EXTRACT TO READ:
'''

Being a proud Scorpio, I can confirm that I, for one, was very curious about life’s secrets and mysteries, and had a strong desire to understand the nature of our existence and to know if there is such a thing as the ultimate truth.

However, for a long time I didn’t dare approach the metaphorical door and venture into the unknown, mysterious world of our existence because of fear, fear induced by my Catholic/ Christian upbringing. The fear of being sent to eternal damnation if one delves into the occult or, at least for me, delve into the mysterious, through countless books and magazines, pre-internet.

Until about two decades ago, when I found myself at a friend’s place in Mascot, Sydney, sitting next to a cabinet full of books on metaphysics. Yes, these physical objects, within my easy reach, beckoned to me and became my passport to delving beyond the physical.

Finally giving in to this long-suppressed interest, out on a limb, I leafed through one. That one small book became the catalyst in my breaking free of fear of the unknown and into the world of mind-expanding, awe-inducing, limitless possibilities.

With nervous excitement, my passion for reading books was rekindled. Moving from one author to the next, I scoured the libraries in Liverpool, North Sydney and Crows Nest.

'''

EXERCISE DATA:
'''

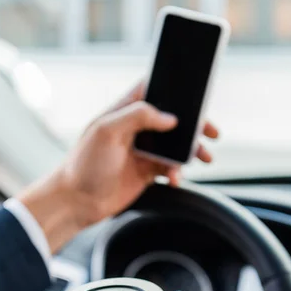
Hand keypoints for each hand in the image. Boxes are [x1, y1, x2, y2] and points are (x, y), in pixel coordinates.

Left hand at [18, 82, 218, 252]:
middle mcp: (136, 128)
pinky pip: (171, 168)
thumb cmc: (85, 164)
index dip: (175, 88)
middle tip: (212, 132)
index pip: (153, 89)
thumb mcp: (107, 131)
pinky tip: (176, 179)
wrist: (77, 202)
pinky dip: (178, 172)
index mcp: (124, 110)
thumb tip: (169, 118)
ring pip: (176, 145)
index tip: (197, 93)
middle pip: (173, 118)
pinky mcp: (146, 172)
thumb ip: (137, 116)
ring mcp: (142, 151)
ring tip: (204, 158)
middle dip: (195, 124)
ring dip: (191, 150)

'''
'''

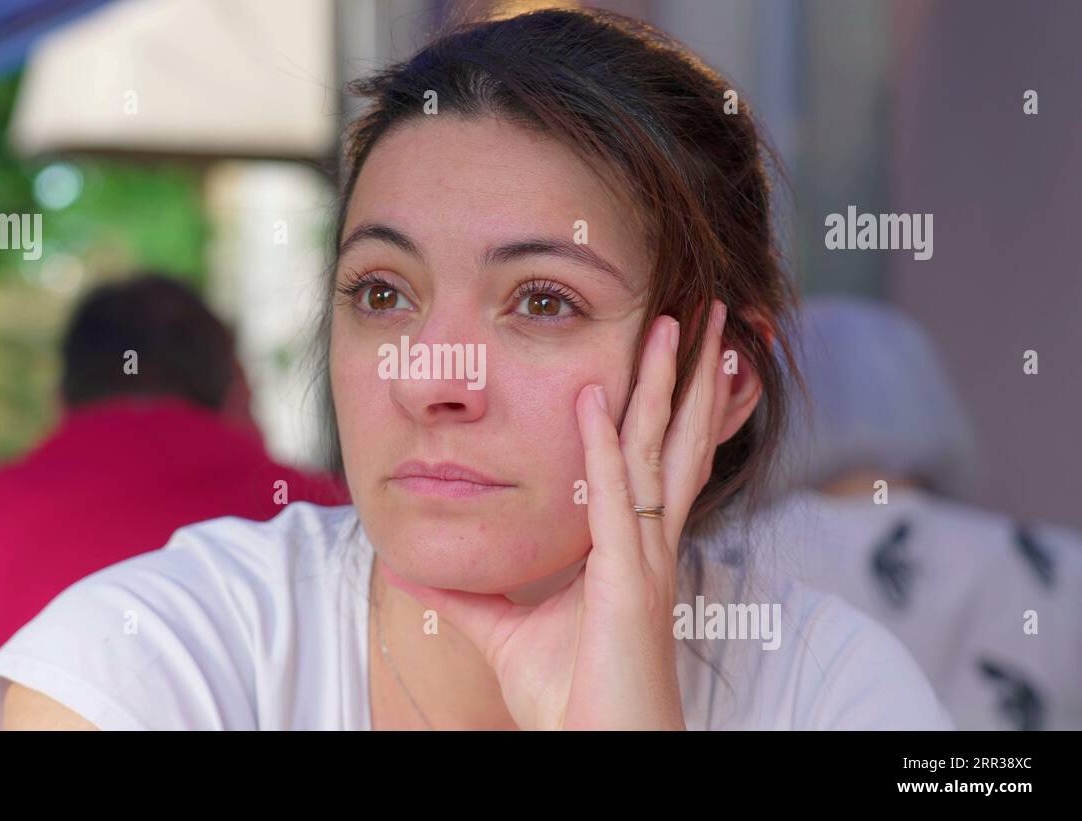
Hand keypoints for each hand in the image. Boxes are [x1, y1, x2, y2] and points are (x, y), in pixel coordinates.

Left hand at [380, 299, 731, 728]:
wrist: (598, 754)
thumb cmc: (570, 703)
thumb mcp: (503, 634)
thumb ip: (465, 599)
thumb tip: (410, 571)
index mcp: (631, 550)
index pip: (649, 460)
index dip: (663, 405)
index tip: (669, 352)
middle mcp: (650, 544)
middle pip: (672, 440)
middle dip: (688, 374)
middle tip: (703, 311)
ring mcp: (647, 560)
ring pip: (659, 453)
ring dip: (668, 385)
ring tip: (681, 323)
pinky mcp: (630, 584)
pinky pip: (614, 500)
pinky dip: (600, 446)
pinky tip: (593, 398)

'''
'''

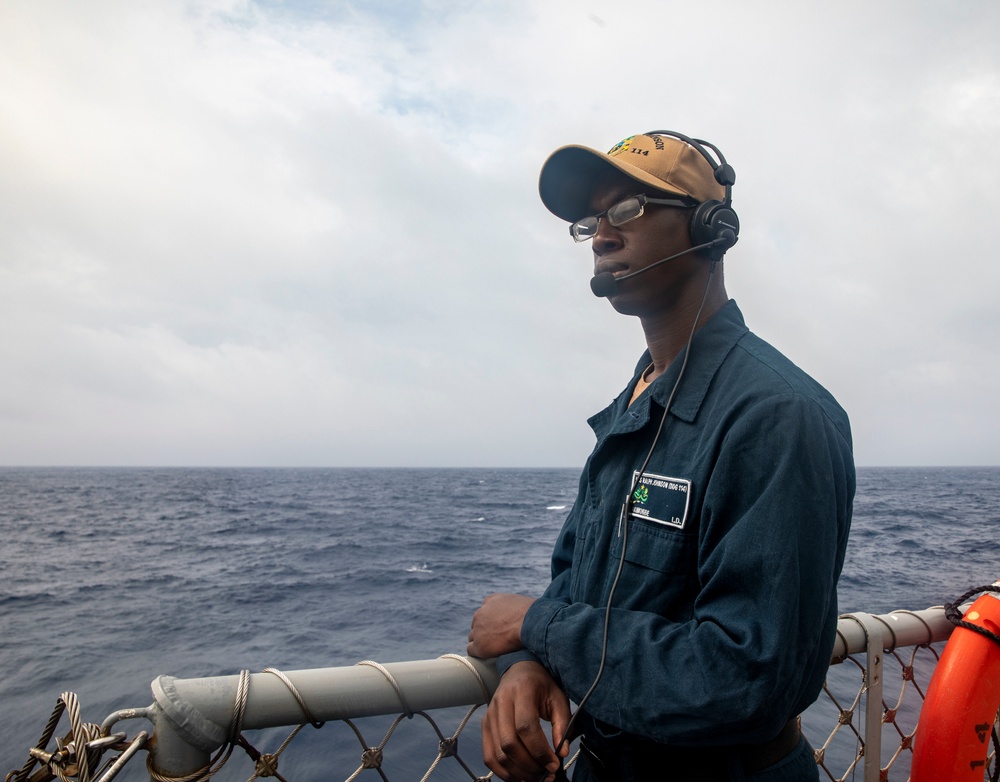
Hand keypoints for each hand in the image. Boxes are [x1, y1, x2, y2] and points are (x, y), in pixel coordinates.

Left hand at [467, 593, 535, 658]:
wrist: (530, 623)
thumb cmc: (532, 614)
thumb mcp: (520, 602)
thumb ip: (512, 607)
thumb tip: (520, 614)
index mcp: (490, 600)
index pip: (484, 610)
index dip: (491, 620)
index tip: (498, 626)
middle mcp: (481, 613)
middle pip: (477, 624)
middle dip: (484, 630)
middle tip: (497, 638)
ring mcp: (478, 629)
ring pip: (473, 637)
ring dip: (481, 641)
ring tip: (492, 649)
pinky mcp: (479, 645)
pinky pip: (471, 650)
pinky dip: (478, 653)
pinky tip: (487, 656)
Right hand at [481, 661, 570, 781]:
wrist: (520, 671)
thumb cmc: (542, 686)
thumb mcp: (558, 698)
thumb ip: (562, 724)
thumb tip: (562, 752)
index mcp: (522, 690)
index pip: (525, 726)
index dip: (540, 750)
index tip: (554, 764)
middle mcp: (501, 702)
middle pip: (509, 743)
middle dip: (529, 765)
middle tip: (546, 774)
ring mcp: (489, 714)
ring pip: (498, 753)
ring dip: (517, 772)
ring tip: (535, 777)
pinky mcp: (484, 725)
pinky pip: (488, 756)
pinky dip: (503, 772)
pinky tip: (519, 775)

'''

REQUIRED ACTIONS:
a. Reproduce the part of the metaphysics essay starting with "However, for a" and going on through "beyond the physical.".
b. Check each statement against the metaphysics essay. Answer yes or no, and quote the words that decide it.
(i) The writer came across the cabinet of metaphysics books at a friend's place in Mascot, Sydney.
(ii) The writer's fear of the unknown came from a Buddhist upbringing.
(iii) The writer searched the libraries in Parramatta.
c. Carry on the essay about the writer's turn to metaphysics from its last sentence.
The data is separate from the essay about the writer's turn to metaphysics.

ANSWERS FOR THE EXERCISE:
a.
However, for a long time I didn’t dare approach the metaphorical door and venture into the unknown, mysterious world of our existence because of fear, fear induced by my Catholic/ Christian upbringing. The fear of being sent to eternal damnation if one delves into the occult or, at least for me, delve into the mysterious, through countless books and magazines, pre-internet.

Until about two decades ago, when I found myself at a friend’s place in Mascot, Sydney, sitting next to a cabinet full of books on metaphysics. Yes, these physical objects, within my easy reach, beckoned to me and became my passport to delving beyond the physical.

b.
(i) Yes: "at a friend’s place in Mascot, Sydney, sitting next to a cabinet full of books on metaphysics"
(ii) No: "fear induced by my Catholic/ Christian upbringing"
(iii) No: "I scoured the libraries in Liverpool, North Sydney and Crows Nest."

c.
I gobbled up books based on opinions, assumptions, logic, first-hand experiences or purported-experiences, philosophies and other thoughts, and travelled with various authors of different nationalities at various times through different places, planets, galaxies, universes, realities and dimensions.

One of those travels was right here on Earth and became my reason number:

2. Reading about the mysterious death of Pope John Paul 1 and the subsequent findings of the author into the Pope’s death affected and disturbed me.

David Yallop’s ‘In the Name of God’ is an eye-opening account of the vast network, power and financial clout of this church of 1.16 billion. Most of it is maybe not news to some but, at that time, it was to me.

Image 'borrowed' from the net

Pope John Paul 1, real name Albino Luciani, by all accounts, was a simple, humble, kind, humorous, intelligent man. Qualities I hold dear. God knows how the tide of history would have turned out if he was allowed by God (or by man?) to continue his role as Pope. The author’s numerous interviews with people who knew and had close contact with the Pope also reveal him to be a pro-poor, incorruptible, down-to-earth man.

This Pope, when once a Patriarch, would rather visit prisons or the sick than attend cocktail parties and receptions. He shunned wealth and extravagance and he, controversially, was open to allowing the use of birth control.

Surrounded by poverty all his life and experiencing it first-hand, he had emphathy for the poor, the difficulty they experience daily in trying to feed mouths they can’t afford to feed. He was suspected to be on the verge of implementing revolutionary changes in the church hierarchy, however, just a month into his papacy, a day before he was due to introduce these courageous changes, he suddenly died.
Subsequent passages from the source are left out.